* Your objective *
Copy each line of the following records without changing anything in it.

Dataset extract Block Start

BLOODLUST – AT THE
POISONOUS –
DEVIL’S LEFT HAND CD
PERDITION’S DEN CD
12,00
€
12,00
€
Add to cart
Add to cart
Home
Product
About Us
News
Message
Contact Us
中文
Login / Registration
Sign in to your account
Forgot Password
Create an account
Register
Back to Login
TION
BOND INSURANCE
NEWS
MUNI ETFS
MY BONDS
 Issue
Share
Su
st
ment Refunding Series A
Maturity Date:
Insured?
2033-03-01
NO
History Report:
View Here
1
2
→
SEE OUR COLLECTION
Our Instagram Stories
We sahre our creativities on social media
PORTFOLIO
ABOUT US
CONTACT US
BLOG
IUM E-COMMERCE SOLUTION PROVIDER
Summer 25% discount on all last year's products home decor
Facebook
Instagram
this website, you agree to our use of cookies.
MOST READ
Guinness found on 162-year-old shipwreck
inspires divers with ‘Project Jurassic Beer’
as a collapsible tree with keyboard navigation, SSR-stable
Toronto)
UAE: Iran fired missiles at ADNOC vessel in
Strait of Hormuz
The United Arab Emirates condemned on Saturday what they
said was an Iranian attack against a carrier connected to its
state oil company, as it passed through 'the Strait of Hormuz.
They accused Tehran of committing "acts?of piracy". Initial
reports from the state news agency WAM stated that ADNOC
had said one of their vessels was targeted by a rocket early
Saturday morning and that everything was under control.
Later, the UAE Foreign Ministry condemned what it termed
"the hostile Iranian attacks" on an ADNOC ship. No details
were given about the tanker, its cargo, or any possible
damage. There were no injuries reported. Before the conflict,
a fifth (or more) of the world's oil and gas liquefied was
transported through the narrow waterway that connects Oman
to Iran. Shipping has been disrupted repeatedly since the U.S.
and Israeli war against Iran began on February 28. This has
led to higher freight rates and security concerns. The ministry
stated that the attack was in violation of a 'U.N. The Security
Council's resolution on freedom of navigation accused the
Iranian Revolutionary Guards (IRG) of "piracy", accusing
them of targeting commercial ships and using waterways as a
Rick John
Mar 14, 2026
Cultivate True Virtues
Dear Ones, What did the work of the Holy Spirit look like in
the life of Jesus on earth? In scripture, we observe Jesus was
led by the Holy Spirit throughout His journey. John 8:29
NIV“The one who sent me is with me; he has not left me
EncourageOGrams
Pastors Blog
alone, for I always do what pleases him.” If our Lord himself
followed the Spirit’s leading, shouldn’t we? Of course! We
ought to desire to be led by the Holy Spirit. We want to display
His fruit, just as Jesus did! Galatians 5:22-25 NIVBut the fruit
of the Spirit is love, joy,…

Dataset extract Block End

* Response *
BLOODLUST – AT THE
POISONOUS –
DEVIL’S LEFT HAND CD
PERDITION’S DEN CD
12,00
€
12,00
€
Add to cart
Add to cart
Home
Product
About Us
News
Message
Contact Us
中文
Login / Registration
Sign in to your account
Forgot Password
Create an account
Register
Back to Login
TION
BOND INSURANCE
NEWS
MUNI ETFS
MY BONDS
 Issue
Share
Su
st
ment Refunding Series A
Maturity Date:
Insured?
2033-03-01
NO
History Report:
View Here
1
2
→
SEE OUR COLLECTION
Our Instagram Stories
We sahre our creativities on social media
PORTFOLIO
ABOUT US
CONTACT US
BLOG
IUM E-COMMERCE SOLUTION PROVIDER
Summer 25% discount on all last year's products home decor
Facebook
Instagram
this website, you agree to our use of cookies.
MOST READ
Guinness found on 162-year-old shipwreck
inspires divers with ‘Project Jurassic Beer’
as a collapsible tree with keyboard navigation, SSR-stable
Toronto)
UAE: Iran fired missiles at ADNOC vessel in
Strait of Hormuz
The United Arab Emirates condemned on Saturday what they
said was an Iranian attack against a carrier connected to its
state oil company, as it passed through 'the Strait of Hormuz.
They accused Tehran of committing "acts?of piracy". Initial
reports from the state news agency WAM stated that ADNOC
had said one of their vessels was targeted by a rocket early
Saturday morning and that everything was under control.
Later, the UAE Foreign Ministry condemned what it termed
"the hostile Iranian attacks" on an ADNOC ship. No details
were given about the tanker, its cargo, or any possible
damage. There were no injuries reported. Before the conflict,
a fifth (or more) of the world's oil and gas liquefied was
transported through the narrow waterway that connects Oman
to Iran. Shipping has been disrupted repeatedly since the U.S.
and Israeli war against Iran began on February 28. This has
led to higher freight rates and security concerns. The ministry
stated that the attack was in violation of a 'U.N. The Security
Council's resolution on freedom of navigation accused the
Iranian Revolutionary Guards (IRG) of "piracy", accusing
them of targeting commercial ships and using waterways as a
Rick John
Mar 14, 2026
Cultivate True Virtues
Dear Ones, What did the work of the Holy Spirit look like in
the life of Jesus on earth? In scripture, we observe Jesus was
led by the Holy Spirit throughout His journey. John 8:29
NIV“The one who sent me is with me; he has not left me
EncourageOGrams
Pastors Blog
alone, for I always do what pleases him.” If our Lord himself
followed the Spirit’s leading, shouldn’t we? Of course! We
ought to desire to be led by the Holy Spirit. We want to display
His fruit, just as Jesus did! Galatians 5:22-25 NIVBut the fruit
of the Spirit is love, joy,…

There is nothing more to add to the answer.